Rows from a dataset:
>>>
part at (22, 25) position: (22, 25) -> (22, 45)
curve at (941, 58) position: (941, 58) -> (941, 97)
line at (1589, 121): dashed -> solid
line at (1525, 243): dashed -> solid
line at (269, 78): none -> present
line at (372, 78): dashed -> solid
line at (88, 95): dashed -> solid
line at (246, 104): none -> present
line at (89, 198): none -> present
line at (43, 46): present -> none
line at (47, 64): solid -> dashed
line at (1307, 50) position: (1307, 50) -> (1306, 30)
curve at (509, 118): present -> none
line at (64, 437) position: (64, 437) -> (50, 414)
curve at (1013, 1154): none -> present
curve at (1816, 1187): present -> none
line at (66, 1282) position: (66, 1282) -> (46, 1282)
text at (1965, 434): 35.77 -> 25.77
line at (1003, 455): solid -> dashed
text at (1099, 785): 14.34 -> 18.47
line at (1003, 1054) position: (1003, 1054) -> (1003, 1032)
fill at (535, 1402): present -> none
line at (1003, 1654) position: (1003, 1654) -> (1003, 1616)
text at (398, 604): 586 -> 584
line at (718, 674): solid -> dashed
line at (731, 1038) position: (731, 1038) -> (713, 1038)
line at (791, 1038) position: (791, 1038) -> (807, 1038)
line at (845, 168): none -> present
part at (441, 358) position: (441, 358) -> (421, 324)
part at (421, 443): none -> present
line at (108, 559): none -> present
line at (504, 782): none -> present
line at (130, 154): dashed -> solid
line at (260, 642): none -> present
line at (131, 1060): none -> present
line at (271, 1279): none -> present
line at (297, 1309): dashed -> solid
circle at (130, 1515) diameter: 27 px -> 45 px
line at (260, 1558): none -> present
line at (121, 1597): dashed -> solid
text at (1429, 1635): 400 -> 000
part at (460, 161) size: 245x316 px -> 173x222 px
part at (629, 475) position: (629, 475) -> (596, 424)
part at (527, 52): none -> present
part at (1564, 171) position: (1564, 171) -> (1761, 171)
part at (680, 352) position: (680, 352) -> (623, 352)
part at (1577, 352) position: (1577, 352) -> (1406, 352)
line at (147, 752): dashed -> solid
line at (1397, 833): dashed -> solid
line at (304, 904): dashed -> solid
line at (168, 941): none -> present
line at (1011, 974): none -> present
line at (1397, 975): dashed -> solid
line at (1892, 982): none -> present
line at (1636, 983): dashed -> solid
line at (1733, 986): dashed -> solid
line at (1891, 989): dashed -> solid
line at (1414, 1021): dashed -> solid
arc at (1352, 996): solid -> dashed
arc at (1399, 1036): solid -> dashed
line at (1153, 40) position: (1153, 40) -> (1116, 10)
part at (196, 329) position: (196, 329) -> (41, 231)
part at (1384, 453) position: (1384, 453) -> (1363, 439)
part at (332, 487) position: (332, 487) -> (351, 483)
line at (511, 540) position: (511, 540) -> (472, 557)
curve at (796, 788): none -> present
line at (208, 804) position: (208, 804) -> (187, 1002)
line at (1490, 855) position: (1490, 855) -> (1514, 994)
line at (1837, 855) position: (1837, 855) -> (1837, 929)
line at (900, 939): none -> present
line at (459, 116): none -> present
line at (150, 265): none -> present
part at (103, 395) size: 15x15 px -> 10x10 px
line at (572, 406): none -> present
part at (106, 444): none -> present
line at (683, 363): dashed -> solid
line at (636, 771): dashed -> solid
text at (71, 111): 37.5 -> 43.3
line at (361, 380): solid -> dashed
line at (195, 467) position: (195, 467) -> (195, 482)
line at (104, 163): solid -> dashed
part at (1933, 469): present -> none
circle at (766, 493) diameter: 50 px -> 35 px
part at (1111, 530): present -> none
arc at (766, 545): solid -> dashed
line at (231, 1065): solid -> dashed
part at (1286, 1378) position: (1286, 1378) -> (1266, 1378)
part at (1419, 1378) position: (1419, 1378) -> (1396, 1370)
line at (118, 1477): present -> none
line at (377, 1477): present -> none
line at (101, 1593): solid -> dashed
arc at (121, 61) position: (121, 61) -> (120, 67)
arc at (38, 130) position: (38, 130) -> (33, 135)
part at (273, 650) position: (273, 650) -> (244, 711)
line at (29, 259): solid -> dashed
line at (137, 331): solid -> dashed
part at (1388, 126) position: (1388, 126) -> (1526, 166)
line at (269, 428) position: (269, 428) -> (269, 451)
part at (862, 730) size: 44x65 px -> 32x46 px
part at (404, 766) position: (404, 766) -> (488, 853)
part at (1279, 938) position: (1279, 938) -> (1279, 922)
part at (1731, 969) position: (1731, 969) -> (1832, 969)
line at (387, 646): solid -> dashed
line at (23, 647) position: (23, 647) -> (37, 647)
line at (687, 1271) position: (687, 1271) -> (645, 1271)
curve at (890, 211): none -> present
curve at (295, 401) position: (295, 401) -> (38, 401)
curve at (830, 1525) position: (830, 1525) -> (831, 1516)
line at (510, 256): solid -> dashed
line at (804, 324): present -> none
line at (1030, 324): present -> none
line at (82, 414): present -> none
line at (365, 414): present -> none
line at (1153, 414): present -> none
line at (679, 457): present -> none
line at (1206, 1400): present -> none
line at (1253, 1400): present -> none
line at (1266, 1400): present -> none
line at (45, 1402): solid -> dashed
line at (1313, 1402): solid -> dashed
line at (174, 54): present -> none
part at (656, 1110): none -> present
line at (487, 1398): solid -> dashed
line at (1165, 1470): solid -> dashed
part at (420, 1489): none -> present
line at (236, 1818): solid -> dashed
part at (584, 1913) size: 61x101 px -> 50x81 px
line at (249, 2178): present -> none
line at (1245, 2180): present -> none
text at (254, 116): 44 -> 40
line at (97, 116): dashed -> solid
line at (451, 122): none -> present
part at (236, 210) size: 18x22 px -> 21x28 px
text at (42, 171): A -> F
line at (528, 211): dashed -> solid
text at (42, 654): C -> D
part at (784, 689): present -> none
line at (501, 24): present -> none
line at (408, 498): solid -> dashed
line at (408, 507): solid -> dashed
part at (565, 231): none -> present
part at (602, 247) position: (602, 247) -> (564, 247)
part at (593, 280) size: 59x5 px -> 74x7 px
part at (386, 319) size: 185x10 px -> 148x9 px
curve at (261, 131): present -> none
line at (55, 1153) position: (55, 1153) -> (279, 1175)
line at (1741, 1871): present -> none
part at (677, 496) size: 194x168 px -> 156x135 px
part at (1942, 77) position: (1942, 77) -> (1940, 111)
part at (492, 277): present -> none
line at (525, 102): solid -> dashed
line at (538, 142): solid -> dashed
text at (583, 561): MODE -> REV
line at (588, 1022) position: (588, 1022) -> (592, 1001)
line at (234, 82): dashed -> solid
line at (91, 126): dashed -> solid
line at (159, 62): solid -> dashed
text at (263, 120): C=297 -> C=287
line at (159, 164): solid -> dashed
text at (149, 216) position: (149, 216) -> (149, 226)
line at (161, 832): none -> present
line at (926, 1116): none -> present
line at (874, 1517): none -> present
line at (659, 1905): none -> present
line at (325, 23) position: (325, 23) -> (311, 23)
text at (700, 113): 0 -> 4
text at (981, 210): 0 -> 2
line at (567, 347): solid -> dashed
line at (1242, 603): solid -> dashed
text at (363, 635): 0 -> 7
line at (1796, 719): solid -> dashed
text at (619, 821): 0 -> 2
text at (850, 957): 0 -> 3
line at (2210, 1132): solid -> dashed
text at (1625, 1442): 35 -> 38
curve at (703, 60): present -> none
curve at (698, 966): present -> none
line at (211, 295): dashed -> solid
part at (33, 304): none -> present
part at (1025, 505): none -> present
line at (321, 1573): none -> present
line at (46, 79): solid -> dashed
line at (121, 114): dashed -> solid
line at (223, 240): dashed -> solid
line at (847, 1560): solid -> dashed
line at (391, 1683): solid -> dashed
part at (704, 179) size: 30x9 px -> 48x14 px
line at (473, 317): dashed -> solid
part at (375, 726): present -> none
<<<
§ Exercise:
Copy every row above character for character, without leaving any out.

§ Output for this task:
part at (22, 25) position: (22, 25) -> (22, 45)
curve at (941, 58) position: (941, 58) -> (941, 97)
line at (1589, 121): dashed -> solid
line at (1525, 243): dashed -> solid
line at (269, 78): none -> present
line at (372, 78): dashed -> solid
line at (88, 95): dashed -> solid
line at (246, 104): none -> present
line at (89, 198): none -> present
line at (43, 46): present -> none
line at (47, 64): solid -> dashed
line at (1307, 50) position: (1307, 50) -> (1306, 30)
curve at (509, 118): present -> none
line at (64, 437) position: (64, 437) -> (50, 414)
curve at (1013, 1154): none -> present
curve at (1816, 1187): present -> none
line at (66, 1282) position: (66, 1282) -> (46, 1282)
text at (1965, 434): 35.77 -> 25.77
line at (1003, 455): solid -> dashed
text at (1099, 785): 14.34 -> 18.47
line at (1003, 1054) position: (1003, 1054) -> (1003, 1032)
fill at (535, 1402): present -> none
line at (1003, 1654) position: (1003, 1654) -> (1003, 1616)
text at (398, 604): 586 -> 584
line at (718, 674): solid -> dashed
line at (731, 1038) position: (731, 1038) -> (713, 1038)
line at (791, 1038) position: (791, 1038) -> (807, 1038)
line at (845, 168): none -> present
part at (441, 358) position: (441, 358) -> (421, 324)
part at (421, 443): none -> present
line at (108, 559): none -> present
line at (504, 782): none -> present
line at (130, 154): dashed -> solid
line at (260, 642): none -> present
line at (131, 1060): none -> present
line at (271, 1279): none -> present
line at (297, 1309): dashed -> solid
circle at (130, 1515) diameter: 27 px -> 45 px
line at (260, 1558): none -> present
line at (121, 1597): dashed -> solid
text at (1429, 1635): 400 -> 000
part at (460, 161) size: 245x316 px -> 173x222 px
part at (629, 475) position: (629, 475) -> (596, 424)
part at (527, 52): none -> present
part at (1564, 171) position: (1564, 171) -> (1761, 171)
part at (680, 352) position: (680, 352) -> (623, 352)
part at (1577, 352) position: (1577, 352) -> (1406, 352)
line at (147, 752): dashed -> solid
line at (1397, 833): dashed -> solid
line at (304, 904): dashed -> solid
line at (168, 941): none -> present
line at (1011, 974): none -> present
line at (1397, 975): dashed -> solid
line at (1892, 982): none -> present
line at (1636, 983): dashed -> solid
line at (1733, 986): dashed -> solid
line at (1891, 989): dashed -> solid
line at (1414, 1021): dashed -> solid
arc at (1352, 996): solid -> dashed
arc at (1399, 1036): solid -> dashed
line at (1153, 40) position: (1153, 40) -> (1116, 10)
part at (196, 329) position: (196, 329) -> (41, 231)
part at (1384, 453) position: (1384, 453) -> (1363, 439)
part at (332, 487) position: (332, 487) -> (351, 483)
line at (511, 540) position: (511, 540) -> (472, 557)
curve at (796, 788): none -> present
line at (208, 804) position: (208, 804) -> (187, 1002)
line at (1490, 855) position: (1490, 855) -> (1514, 994)
line at (1837, 855) position: (1837, 855) -> (1837, 929)
line at (900, 939): none -> present
line at (459, 116): none -> present
line at (150, 265): none -> present
part at (103, 395) size: 15x15 px -> 10x10 px
line at (572, 406): none -> present
part at (106, 444): none -> present
line at (683, 363): dashed -> solid
line at (636, 771): dashed -> solid
text at (71, 111): 37.5 -> 43.3
line at (361, 380): solid -> dashed
line at (195, 467) position: (195, 467) -> (195, 482)
line at (104, 163): solid -> dashed
part at (1933, 469): present -> none
circle at (766, 493) diameter: 50 px -> 35 px
part at (1111, 530): present -> none
arc at (766, 545): solid -> dashed
line at (231, 1065): solid -> dashed
part at (1286, 1378) position: (1286, 1378) -> (1266, 1378)
part at (1419, 1378) position: (1419, 1378) -> (1396, 1370)
line at (118, 1477): present -> none
line at (377, 1477): present -> none
line at (101, 1593): solid -> dashed
arc at (121, 61) position: (121, 61) -> (120, 67)
arc at (38, 130) position: (38, 130) -> (33, 135)
part at (273, 650) position: (273, 650) -> (244, 711)
line at (29, 259): solid -> dashed
line at (137, 331): solid -> dashed
part at (1388, 126) position: (1388, 126) -> (1526, 166)
line at (269, 428) position: (269, 428) -> (269, 451)
part at (862, 730) size: 44x65 px -> 32x46 px
part at (404, 766) position: (404, 766) -> (488, 853)
part at (1279, 938) position: (1279, 938) -> (1279, 922)
part at (1731, 969) position: (1731, 969) -> (1832, 969)
line at (387, 646): solid -> dashed
line at (23, 647) position: (23, 647) -> (37, 647)
line at (687, 1271) position: (687, 1271) -> (645, 1271)
curve at (890, 211): none -> present
curve at (295, 401) position: (295, 401) -> (38, 401)
curve at (830, 1525) position: (830, 1525) -> (831, 1516)
line at (510, 256): solid -> dashed
line at (804, 324): present -> none
line at (1030, 324): present -> none
line at (82, 414): present -> none
line at (365, 414): present -> none
line at (1153, 414): present -> none
line at (679, 457): present -> none
line at (1206, 1400): present -> none
line at (1253, 1400): present -> none
line at (1266, 1400): present -> none
line at (45, 1402): solid -> dashed
line at (1313, 1402): solid -> dashed
line at (174, 54): present -> none
part at (656, 1110): none -> present
line at (487, 1398): solid -> dashed
line at (1165, 1470): solid -> dashed
part at (420, 1489): none -> present
line at (236, 1818): solid -> dashed
part at (584, 1913) size: 61x101 px -> 50x81 px
line at (249, 2178): present -> none
line at (1245, 2180): present -> none
text at (254, 116): 44 -> 40
line at (97, 116): dashed -> solid
line at (451, 122): none -> present
part at (236, 210) size: 18x22 px -> 21x28 px
text at (42, 171): A -> F
line at (528, 211): dashed -> solid
text at (42, 654): C -> D
part at (784, 689): present -> none
line at (501, 24): present -> none
line at (408, 498): solid -> dashed
line at (408, 507): solid -> dashed
part at (565, 231): none -> present
part at (602, 247) position: (602, 247) -> (564, 247)
part at (593, 280) size: 59x5 px -> 74x7 px
part at (386, 319) size: 185x10 px -> 148x9 px
curve at (261, 131): present -> none
line at (55, 1153) position: (55, 1153) -> (279, 1175)
line at (1741, 1871): present -> none
part at (677, 496) size: 194x168 px -> 156x135 px
part at (1942, 77) position: (1942, 77) -> (1940, 111)
part at (492, 277): present -> none
line at (525, 102): solid -> dashed
line at (538, 142): solid -> dashed
text at (583, 561): MODE -> REV
line at (588, 1022) position: (588, 1022) -> (592, 1001)
line at (234, 82): dashed -> solid
line at (91, 126): dashed -> solid
line at (159, 62): solid -> dashed
text at (263, 120): C=297 -> C=287
line at (159, 164): solid -> dashed
text at (149, 216) position: (149, 216) -> (149, 226)
line at (161, 832): none -> present
line at (926, 1116): none -> present
line at (874, 1517): none -> present
line at (659, 1905): none -> present
line at (325, 23) position: (325, 23) -> (311, 23)
text at (700, 113): 0 -> 4
text at (981, 210): 0 -> 2
line at (567, 347): solid -> dashed
line at (1242, 603): solid -> dashed
text at (363, 635): 0 -> 7
line at (1796, 719): solid -> dashed
text at (619, 821): 0 -> 2
text at (850, 957): 0 -> 3
line at (2210, 1132): solid -> dashed
text at (1625, 1442): 35 -> 38
curve at (703, 60): present -> none
curve at (698, 966): present -> none
line at (211, 295): dashed -> solid
part at (33, 304): none -> present
part at (1025, 505): none -> present
line at (321, 1573): none -> present
line at (46, 79): solid -> dashed
line at (121, 114): dashed -> solid
line at (223, 240): dashed -> solid
line at (847, 1560): solid -> dashed
line at (391, 1683): solid -> dashed
part at (704, 179) size: 30x9 px -> 48x14 px
line at (473, 317): dashed -> solid
part at (375, 726): present -> none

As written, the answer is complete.